Start of Dataset

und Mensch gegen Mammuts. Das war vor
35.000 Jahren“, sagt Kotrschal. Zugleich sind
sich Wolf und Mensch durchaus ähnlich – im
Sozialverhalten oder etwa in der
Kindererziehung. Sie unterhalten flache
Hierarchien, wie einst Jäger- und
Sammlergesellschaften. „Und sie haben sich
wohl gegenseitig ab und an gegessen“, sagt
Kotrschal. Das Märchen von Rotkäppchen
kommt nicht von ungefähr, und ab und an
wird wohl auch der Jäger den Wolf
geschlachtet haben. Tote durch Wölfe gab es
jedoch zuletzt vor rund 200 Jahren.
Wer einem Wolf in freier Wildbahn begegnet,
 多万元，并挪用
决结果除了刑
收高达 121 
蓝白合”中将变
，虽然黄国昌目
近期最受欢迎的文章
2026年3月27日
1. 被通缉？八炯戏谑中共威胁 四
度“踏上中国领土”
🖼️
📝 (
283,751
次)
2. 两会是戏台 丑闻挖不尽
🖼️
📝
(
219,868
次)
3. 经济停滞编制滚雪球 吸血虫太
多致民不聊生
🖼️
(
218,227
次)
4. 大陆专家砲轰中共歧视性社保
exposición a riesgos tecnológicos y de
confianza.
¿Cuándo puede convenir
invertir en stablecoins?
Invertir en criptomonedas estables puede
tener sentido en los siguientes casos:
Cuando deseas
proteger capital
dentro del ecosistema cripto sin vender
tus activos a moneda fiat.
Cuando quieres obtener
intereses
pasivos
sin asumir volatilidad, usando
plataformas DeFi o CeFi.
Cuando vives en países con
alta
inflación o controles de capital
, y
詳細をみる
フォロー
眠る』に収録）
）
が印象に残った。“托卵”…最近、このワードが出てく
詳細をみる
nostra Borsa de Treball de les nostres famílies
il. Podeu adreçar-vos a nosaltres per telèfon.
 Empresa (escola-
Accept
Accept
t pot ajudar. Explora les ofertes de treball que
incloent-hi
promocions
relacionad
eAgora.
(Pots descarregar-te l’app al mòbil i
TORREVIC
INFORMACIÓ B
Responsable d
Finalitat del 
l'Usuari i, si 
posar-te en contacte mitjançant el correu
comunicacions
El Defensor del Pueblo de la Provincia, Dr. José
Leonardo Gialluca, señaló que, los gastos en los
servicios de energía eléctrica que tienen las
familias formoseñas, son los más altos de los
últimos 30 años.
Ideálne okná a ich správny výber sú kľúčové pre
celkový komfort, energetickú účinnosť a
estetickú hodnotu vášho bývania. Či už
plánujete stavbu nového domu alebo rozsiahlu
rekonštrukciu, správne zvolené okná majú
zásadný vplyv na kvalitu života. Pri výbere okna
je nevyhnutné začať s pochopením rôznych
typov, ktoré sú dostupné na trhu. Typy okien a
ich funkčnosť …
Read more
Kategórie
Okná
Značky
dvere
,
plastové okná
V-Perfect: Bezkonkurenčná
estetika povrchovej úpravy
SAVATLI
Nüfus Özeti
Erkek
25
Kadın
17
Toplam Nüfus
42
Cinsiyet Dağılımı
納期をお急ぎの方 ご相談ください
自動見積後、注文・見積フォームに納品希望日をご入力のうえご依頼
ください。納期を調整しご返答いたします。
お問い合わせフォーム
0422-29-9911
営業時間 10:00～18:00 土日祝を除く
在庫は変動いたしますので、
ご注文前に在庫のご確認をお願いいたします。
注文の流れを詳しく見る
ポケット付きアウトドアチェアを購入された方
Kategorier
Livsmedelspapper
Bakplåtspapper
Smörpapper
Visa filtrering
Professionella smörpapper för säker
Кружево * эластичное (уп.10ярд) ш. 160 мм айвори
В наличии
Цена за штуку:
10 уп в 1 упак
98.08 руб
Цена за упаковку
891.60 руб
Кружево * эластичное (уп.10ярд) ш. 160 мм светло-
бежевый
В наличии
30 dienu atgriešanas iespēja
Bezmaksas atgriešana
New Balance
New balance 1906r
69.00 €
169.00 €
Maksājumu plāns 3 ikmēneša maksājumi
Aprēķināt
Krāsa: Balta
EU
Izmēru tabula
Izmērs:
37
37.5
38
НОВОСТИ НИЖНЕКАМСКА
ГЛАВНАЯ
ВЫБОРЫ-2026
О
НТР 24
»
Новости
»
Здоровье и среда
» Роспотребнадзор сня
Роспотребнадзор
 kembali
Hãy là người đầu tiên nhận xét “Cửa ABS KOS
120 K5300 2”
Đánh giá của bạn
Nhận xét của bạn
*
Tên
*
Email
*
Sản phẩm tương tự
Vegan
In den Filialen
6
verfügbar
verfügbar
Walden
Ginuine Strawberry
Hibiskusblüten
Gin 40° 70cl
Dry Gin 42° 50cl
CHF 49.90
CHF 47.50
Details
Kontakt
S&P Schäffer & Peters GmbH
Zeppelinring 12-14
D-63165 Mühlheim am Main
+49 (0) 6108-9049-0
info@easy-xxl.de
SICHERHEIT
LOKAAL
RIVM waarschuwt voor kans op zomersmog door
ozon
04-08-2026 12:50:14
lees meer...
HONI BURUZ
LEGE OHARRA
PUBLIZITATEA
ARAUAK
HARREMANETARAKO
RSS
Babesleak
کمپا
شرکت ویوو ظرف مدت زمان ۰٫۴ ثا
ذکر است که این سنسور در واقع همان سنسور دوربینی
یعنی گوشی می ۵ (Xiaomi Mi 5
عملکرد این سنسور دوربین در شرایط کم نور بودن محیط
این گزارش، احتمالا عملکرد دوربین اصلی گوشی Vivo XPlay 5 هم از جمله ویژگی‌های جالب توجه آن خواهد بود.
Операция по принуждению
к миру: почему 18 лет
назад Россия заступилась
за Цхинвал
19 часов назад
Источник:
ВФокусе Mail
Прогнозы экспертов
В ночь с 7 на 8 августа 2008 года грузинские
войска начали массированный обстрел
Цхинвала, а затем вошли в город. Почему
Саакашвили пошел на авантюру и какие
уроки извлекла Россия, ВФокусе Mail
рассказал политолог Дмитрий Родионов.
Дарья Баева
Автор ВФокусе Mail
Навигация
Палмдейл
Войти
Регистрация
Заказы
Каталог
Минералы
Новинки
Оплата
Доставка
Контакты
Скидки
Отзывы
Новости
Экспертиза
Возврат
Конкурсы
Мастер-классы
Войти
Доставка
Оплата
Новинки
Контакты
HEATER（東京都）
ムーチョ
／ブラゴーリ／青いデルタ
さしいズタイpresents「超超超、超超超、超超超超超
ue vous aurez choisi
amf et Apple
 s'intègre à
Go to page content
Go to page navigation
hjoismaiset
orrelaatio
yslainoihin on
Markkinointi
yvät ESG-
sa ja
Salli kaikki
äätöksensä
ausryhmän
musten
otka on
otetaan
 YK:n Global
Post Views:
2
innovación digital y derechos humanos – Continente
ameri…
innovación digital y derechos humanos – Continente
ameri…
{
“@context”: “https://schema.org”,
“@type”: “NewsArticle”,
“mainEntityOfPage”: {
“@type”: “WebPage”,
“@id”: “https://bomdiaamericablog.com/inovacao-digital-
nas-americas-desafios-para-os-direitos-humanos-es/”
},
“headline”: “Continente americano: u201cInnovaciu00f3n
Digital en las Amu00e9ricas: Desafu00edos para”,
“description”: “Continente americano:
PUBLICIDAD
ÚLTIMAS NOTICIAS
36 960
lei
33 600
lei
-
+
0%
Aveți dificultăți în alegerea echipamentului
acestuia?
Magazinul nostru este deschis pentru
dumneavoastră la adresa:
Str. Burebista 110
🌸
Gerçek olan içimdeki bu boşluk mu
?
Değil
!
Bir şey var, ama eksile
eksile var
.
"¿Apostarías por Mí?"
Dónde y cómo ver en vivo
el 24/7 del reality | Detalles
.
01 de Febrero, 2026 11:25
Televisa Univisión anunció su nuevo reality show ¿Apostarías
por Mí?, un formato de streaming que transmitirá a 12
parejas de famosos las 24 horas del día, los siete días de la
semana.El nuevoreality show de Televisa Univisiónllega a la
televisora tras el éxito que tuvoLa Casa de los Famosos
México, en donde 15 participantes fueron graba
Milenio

End of Dataset

§ Instructions to follow: Proceeding from the line containing "Hãy là người" through the line containing "Zeppelinring 12-14", transcribe the lines above exactly, both end lines included.

§ Solution to the problem:
Hãy là người đầu tiên nhận xét “Cửa ABS KOS
120 K5300 2”
Đánh giá của bạn
Nhận xét của bạn
*
Tên
*
Email
*
Sản phẩm tương tự
Vegan
In den Filialen
6
verfügbar
verfügbar
Walden
Ginuine Strawberry
Hibiskusblüten
Gin 40° 70cl
Dry Gin 42° 50cl
CHF 49.90
CHF 47.50
Details
Kontakt
S&P Schäffer & Peters GmbH
Zeppelinring 12-14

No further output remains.